New guy needs help with questions


I’m very new to the idea of real estate investing and have decided to concentrate on flips for the first year to build capital. In the last two months I have entered negotiations on three separate deals, all single family fixers between $150,000 and $270,000 approximate fixed value. All of my deals have fallen through before closing due to financing. I have good credit scores and history but cannot find lending that will allow for the repair costs.

Let me use my last deal as an example:

4 bedroom, 2.5 bath, 2 car garage, 1936 sqft, 2 story, built in 1973
Interior and exterior needs substantial work (approx. $30,000 in labor and materials)
List price: $185,000
Accepted offer: $177,000
Approx. repaired value (by CMA): $250,000

I have no problem with financing the purchase price, but have run into a brick wall when it comes to finding money for repair costs. The house appraised for near the list price but that leaves me no equity to work with. I did find one lender willing to finance based on the approximate repaired value but I would have to hold the property for a minimum of 6 months (which would seriously eat into my profit margin).

Any information on where to find financing would be greatly appreciated. I have lost over 20 FICO points in the last two months just by having my credit report pulled so often. Also I would much rather enter into negotiations with loan in hand.

Thank you in advance for any information you can provide.

It’s probably just as well…you would have most likely been upside down if you had done that deal…it’s too tight.

You need to buy at aout 70% of ARV less fix up and holding costs…in this case about $140K.

What is your long-term plan after you fix the properties (e.g., retail sale, wholesale, hold-and-rent)?


If the deal is right money will come. If hard money won’t loan to you the deal sucks.


Thanks for you rapid reply. To answer the above question, My longer(er) term plans include both rentals (single family and small multi-unit) and retail (my area is poised for growth in small townhome new builds).

Thanks again.

Thanks for the reply. I guess my question would be better phrased as where do I look for hard money?

Thanks again,

You can also talk to your lender about rehab loan options that will be cheaper but harder to aquire. These may work if you have good credit. I’m no pro but I know they exist, find a good broker that works with investors.

Google “hard money loan” and look for local results.

As for conventional financing, you need to go to your local, small bank and tell them that you want a construction loan.

I borrow money from Regions Bank, and they provide all of the rehab cash.

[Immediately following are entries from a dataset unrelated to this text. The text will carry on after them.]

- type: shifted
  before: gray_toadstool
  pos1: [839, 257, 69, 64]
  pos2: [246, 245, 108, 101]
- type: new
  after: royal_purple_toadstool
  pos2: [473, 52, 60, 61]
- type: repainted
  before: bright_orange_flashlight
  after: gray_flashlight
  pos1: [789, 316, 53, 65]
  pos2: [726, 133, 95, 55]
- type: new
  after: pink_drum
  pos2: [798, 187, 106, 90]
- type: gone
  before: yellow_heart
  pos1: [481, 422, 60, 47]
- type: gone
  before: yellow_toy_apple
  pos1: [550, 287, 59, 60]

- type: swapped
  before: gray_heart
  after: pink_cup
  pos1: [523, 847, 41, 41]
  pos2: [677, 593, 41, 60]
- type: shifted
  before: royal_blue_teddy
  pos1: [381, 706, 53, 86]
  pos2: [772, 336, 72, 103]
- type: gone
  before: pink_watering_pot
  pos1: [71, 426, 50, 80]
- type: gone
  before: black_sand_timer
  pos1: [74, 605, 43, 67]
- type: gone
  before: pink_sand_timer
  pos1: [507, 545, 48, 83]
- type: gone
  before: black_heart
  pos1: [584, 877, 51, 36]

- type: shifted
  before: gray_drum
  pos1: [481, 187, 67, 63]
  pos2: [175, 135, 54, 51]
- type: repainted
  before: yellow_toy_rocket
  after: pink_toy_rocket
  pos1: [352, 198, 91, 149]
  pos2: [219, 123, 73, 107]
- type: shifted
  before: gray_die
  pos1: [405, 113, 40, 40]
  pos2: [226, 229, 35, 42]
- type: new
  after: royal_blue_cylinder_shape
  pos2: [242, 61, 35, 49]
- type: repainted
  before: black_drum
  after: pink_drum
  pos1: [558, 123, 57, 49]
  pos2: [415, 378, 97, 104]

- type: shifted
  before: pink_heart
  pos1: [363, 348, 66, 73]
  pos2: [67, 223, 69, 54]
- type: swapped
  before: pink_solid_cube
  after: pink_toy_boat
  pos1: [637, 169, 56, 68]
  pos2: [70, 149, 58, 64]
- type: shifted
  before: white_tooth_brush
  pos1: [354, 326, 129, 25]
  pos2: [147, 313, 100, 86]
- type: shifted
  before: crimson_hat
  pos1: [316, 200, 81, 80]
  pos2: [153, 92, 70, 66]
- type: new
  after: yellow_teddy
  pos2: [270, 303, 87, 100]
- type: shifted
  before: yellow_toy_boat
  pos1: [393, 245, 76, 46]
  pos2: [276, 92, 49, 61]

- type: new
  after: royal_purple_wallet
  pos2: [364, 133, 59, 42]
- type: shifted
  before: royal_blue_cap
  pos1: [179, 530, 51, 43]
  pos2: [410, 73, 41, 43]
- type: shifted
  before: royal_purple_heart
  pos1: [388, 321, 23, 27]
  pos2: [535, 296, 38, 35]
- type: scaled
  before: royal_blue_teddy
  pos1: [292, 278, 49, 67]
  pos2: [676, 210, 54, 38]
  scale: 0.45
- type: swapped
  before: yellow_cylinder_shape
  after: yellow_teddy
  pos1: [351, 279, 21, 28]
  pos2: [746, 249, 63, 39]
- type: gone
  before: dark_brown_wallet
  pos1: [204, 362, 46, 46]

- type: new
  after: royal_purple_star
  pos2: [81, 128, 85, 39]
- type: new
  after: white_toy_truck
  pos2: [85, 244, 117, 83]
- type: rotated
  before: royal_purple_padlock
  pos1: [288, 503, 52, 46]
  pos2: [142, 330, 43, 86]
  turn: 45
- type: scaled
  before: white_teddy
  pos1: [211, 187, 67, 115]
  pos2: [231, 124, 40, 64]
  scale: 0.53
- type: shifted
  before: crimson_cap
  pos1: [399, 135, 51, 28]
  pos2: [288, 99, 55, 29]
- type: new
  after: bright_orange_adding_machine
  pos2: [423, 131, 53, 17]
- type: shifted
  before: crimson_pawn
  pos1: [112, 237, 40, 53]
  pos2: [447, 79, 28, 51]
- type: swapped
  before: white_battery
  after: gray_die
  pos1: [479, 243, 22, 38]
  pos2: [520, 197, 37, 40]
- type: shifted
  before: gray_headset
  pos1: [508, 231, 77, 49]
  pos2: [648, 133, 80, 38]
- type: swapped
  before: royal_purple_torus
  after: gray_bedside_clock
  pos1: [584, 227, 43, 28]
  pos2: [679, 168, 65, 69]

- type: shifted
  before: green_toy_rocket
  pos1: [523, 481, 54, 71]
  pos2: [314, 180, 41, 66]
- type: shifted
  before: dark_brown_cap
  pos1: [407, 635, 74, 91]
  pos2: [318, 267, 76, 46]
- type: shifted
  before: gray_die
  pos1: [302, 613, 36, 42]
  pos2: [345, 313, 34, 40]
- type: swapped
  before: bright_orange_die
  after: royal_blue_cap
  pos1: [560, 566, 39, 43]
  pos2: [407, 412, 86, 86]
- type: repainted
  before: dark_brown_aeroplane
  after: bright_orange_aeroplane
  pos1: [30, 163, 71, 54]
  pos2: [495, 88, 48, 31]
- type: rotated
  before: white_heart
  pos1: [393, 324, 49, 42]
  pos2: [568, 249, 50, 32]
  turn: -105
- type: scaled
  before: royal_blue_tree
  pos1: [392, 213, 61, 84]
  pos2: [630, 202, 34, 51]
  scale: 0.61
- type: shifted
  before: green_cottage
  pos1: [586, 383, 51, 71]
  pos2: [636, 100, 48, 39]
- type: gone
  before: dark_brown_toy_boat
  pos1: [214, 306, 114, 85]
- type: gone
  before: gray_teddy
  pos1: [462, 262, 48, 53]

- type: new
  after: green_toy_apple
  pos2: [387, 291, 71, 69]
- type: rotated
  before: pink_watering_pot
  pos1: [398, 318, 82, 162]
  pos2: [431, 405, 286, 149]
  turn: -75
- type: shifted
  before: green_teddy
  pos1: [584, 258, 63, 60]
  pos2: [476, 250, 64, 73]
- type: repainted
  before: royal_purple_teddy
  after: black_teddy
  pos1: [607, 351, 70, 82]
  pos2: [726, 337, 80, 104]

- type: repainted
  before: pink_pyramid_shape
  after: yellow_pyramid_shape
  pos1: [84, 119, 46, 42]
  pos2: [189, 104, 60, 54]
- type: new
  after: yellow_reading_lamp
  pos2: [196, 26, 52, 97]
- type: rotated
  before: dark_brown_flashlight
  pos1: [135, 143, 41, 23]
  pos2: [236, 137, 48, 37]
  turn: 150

Work with a good loan broker the first time, if necessary.

As for that 70% rule, your mileage may vary. If you’re doing higher-end homes, you might be able to go as high as 75% or even 80% and still come out okay. It all depends on how well you can manage your numbers and what kind of profit in dollars you’re aiming for.

Just out of curiosity, why would you say that deal is to tight? Acccording to the OP his initial investment would 207k and perhaps an additional 5-10k for unforseen problems and holding costs. So at worst case scenario he might spend 212-217k on the investment. If the FMV is true at 250k there’s at least 33-38k in profit that can be made. Taking it a step further if he wanted to price the home maybe 10k under FMV for a quick sale there’s still 28k that can be made on the deal.

I’m still somewhat new to the world of RE investing but that seems to be a pretty good deal, I don’t understand why that deal would be to tight. Are there some other hidden costs that I’m not seeing?

It might be an okay deal, but it might not. I think when people say a deal is “too tight,” they just mean that there is not enough margin for error.

The OP is admittedly new, so you have to assume there’s a good chance that the numbers could be a little off.

Price: $177K
Rehab: $30K
FMV: $250K

Right from the start he’s at about 83% cost-to-value, which is a little high. Anyway, he’s got 17% to give up…

6% of that will go to Realtors…now we’re at 11%.

2% will go to closing costs on the purchase…now we’re at 9%.

1% will go to seller help…now we’re at 8%.

Carrying costs (interest, insurance, upkeep, taxes, etc.) will be 1% per month…let’s say he holds it for 3-4 months…now we’re at 4-5%.

What happens if his $250K number does not hold? What if he has to drop it $10K? That would be easy…now we’re at 0-1%.

Oops…the new investor underestimated his rehab budget. Happens all the time. $30K is no good…let’s make it $40K. Now we’re at minus $10K to break-even.

Could this deal work as structured? Sure…it could. But going in a deal knowing you’re paying 83% of value–especially for a retail flip–means you either need to hit all of your numbers dead-on or accept the fact that you might not make anything.

I would hate for someone’s first deal to be that tight.

Idaho Newbie:

I flipped a house that my initial buyer tried to get financing through a conventional lender. They would finance the price, but not the repairs, & he had to get the house repaired 1st. He ended up losing the deal & his earnest $.

Perhaps next time another option could be to just flip it to another investor. You could do an assignment or double closing & still make maybe $2-5K on your deal. When you network, you may find a lot of investors out there willing to buy for tighter margins, i.e., 80% or 90% - repairs (they have their reasons - like 1031 exchange, etc.).